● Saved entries
=====

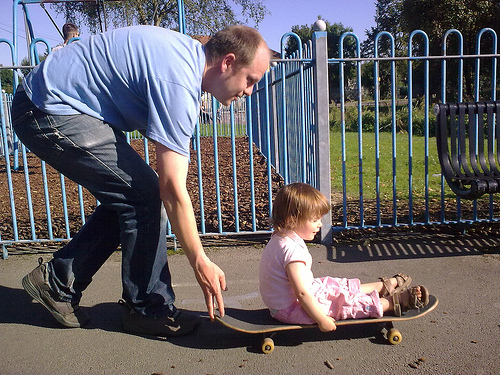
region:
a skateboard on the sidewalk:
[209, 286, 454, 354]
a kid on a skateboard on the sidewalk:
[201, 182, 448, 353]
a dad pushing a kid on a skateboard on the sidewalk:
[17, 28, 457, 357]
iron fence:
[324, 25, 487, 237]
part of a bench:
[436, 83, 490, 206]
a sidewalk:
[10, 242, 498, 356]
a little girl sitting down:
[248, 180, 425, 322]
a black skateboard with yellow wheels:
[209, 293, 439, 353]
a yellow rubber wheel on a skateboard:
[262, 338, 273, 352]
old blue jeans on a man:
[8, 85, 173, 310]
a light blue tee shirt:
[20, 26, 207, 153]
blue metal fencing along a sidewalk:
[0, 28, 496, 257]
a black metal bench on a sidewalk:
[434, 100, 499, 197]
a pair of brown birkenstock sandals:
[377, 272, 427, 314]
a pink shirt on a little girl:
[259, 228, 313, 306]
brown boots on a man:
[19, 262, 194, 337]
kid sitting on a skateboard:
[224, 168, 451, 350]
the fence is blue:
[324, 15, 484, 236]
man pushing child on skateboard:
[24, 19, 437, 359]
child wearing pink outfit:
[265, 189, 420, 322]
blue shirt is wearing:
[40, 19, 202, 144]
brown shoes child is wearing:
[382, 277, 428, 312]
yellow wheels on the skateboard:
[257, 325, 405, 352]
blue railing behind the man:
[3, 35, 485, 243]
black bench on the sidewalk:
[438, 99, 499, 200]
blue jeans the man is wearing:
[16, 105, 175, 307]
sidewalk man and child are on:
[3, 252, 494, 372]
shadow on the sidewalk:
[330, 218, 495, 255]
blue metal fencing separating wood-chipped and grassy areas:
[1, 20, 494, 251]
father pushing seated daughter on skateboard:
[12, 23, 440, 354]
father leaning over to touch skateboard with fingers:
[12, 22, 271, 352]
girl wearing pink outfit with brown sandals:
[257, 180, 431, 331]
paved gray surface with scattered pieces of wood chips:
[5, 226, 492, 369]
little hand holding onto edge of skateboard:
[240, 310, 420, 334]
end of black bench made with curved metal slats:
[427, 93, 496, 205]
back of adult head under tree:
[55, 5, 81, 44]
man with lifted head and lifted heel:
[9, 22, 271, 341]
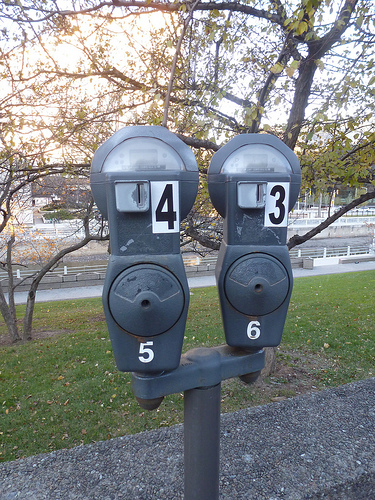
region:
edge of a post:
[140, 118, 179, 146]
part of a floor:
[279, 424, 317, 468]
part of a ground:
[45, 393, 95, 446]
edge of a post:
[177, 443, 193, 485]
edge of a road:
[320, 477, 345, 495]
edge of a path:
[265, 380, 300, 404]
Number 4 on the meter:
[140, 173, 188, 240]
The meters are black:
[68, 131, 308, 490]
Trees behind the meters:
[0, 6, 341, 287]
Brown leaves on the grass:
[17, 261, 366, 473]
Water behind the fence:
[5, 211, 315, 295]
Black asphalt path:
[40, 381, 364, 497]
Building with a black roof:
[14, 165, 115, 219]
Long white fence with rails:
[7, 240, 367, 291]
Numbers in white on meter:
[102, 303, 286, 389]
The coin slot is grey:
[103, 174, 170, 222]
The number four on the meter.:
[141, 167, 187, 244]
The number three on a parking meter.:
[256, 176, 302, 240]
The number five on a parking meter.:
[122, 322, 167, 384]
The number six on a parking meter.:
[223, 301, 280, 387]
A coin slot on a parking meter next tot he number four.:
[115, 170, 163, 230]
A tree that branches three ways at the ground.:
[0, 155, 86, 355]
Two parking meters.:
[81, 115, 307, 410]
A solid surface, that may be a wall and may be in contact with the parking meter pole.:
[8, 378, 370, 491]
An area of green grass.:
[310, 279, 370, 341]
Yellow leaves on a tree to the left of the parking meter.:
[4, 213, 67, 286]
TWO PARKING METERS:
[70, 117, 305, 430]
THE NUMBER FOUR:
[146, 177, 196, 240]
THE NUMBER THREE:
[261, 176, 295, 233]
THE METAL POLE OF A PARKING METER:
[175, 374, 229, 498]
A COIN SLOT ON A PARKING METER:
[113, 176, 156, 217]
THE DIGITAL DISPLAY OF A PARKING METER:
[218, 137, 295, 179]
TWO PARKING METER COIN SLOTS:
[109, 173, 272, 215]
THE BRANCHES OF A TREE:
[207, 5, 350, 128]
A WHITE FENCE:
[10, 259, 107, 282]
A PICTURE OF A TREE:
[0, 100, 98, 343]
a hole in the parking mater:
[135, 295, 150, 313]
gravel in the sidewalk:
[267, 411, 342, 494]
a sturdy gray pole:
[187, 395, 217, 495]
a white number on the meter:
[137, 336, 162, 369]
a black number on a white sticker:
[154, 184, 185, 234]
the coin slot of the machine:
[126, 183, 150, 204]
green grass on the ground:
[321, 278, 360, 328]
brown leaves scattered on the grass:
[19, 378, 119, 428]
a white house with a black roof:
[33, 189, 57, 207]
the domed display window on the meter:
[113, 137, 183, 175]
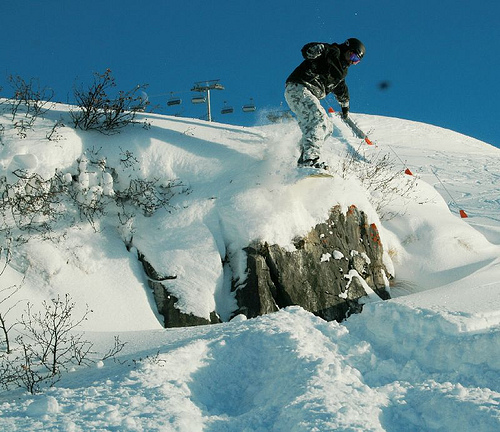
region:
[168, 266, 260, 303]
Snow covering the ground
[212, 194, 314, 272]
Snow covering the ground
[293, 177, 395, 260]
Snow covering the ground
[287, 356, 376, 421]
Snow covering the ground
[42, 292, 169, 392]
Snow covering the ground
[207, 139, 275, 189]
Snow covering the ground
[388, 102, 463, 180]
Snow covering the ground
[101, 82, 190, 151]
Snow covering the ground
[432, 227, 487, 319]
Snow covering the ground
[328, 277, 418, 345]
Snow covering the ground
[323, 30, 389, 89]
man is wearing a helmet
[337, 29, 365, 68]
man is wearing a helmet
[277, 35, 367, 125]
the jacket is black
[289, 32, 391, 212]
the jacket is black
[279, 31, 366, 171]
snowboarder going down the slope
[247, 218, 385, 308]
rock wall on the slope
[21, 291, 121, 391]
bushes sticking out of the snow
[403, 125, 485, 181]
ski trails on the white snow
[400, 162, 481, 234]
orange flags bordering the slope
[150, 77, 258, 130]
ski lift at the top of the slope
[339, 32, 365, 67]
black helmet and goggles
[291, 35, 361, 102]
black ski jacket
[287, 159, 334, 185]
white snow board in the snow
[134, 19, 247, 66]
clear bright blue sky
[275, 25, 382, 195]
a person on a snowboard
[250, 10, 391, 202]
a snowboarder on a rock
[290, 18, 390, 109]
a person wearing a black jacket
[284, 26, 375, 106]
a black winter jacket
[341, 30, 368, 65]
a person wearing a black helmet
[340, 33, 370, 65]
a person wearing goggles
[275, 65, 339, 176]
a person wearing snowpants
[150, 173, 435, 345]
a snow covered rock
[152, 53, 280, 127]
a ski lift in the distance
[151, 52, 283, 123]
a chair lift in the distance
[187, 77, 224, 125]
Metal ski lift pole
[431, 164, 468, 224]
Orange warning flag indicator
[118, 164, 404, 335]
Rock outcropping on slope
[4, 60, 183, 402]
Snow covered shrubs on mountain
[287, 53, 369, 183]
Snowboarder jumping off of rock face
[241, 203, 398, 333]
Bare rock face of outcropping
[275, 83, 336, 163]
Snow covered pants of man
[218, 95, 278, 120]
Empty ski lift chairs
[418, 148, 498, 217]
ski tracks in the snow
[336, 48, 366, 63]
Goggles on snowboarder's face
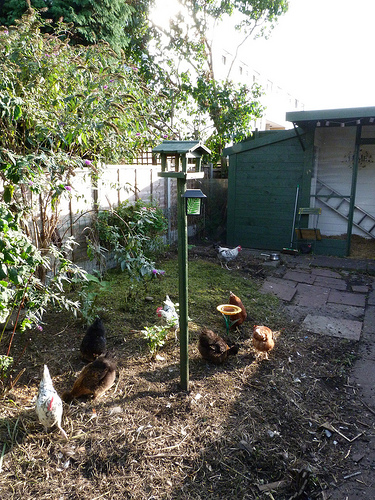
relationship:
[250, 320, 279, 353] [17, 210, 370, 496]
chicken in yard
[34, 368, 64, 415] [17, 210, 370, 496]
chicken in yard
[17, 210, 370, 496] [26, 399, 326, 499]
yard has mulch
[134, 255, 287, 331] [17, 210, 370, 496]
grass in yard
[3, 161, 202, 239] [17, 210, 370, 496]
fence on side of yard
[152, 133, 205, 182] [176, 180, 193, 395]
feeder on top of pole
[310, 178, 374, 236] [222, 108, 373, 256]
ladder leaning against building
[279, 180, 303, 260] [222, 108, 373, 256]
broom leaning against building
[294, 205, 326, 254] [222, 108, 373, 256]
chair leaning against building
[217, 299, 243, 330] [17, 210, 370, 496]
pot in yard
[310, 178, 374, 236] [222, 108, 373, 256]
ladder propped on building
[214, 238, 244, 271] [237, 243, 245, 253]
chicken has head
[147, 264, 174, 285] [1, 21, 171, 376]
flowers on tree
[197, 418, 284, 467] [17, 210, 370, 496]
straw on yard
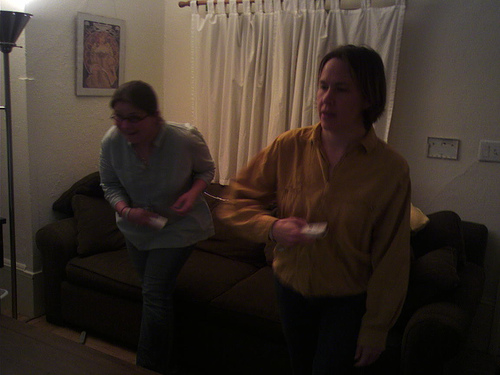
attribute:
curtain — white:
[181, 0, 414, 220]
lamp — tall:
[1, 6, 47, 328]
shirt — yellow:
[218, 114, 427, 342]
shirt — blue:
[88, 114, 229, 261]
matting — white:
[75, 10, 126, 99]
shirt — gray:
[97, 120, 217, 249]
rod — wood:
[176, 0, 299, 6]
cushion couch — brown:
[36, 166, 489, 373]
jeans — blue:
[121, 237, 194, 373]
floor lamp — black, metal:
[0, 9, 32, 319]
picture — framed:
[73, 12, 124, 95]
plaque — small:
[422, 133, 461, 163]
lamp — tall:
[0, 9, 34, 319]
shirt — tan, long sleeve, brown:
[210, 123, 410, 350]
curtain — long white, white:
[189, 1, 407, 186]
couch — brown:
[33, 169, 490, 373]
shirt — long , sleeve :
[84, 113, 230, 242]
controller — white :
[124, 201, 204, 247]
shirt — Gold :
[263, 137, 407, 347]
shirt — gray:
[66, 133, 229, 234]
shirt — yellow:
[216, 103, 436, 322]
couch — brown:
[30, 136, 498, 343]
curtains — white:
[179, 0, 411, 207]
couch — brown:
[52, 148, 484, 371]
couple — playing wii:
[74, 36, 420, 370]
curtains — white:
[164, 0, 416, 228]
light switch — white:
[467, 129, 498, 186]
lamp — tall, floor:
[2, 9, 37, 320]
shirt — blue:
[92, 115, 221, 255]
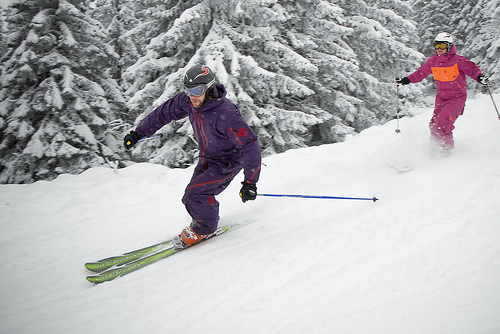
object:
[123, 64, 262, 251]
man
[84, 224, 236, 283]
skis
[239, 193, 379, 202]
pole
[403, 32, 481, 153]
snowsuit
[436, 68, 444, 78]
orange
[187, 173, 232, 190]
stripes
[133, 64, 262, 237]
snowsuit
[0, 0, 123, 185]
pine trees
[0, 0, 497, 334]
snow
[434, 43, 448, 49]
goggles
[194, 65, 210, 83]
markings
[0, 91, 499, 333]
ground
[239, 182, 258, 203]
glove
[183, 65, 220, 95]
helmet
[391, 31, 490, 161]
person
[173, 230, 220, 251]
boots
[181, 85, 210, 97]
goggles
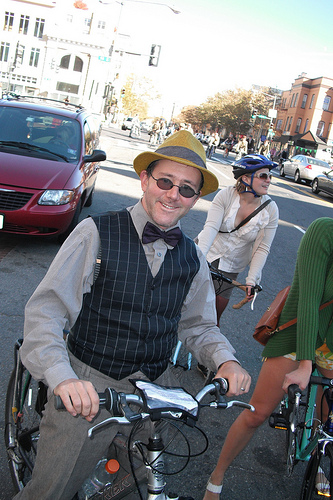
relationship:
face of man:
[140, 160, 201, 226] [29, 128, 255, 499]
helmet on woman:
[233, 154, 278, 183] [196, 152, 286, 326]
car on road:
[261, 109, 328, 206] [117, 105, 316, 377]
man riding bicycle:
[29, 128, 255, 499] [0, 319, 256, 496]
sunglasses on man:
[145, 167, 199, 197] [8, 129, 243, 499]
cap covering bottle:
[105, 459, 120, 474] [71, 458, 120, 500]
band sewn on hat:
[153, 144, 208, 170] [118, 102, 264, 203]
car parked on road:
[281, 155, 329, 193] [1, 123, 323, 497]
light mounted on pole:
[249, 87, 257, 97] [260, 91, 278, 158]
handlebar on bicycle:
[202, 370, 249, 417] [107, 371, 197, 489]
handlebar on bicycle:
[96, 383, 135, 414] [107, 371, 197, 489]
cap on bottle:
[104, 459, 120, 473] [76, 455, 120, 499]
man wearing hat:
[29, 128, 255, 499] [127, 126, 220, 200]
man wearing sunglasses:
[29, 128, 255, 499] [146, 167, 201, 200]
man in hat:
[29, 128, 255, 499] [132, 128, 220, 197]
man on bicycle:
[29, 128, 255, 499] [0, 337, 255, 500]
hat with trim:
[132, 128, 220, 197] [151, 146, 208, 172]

=====

● WHAT THE TASK ASKS
Reproduce everything in the data from the line containing "[217, 299, 243, 330] [17, 210, 370, 496]" down to the line containing "straw on yard", both of those lines included, without changing anything.

● RESULT OF THE EXERCISE
[217, 299, 243, 330] [17, 210, 370, 496]
pot in yard
[310, 178, 374, 236] [222, 108, 373, 256]
ladder propped on building
[214, 238, 244, 271] [237, 243, 245, 253]
chicken has head
[147, 264, 174, 285] [1, 21, 171, 376]
flowers on tree
[197, 418, 284, 467] [17, 210, 370, 496]
straw on yard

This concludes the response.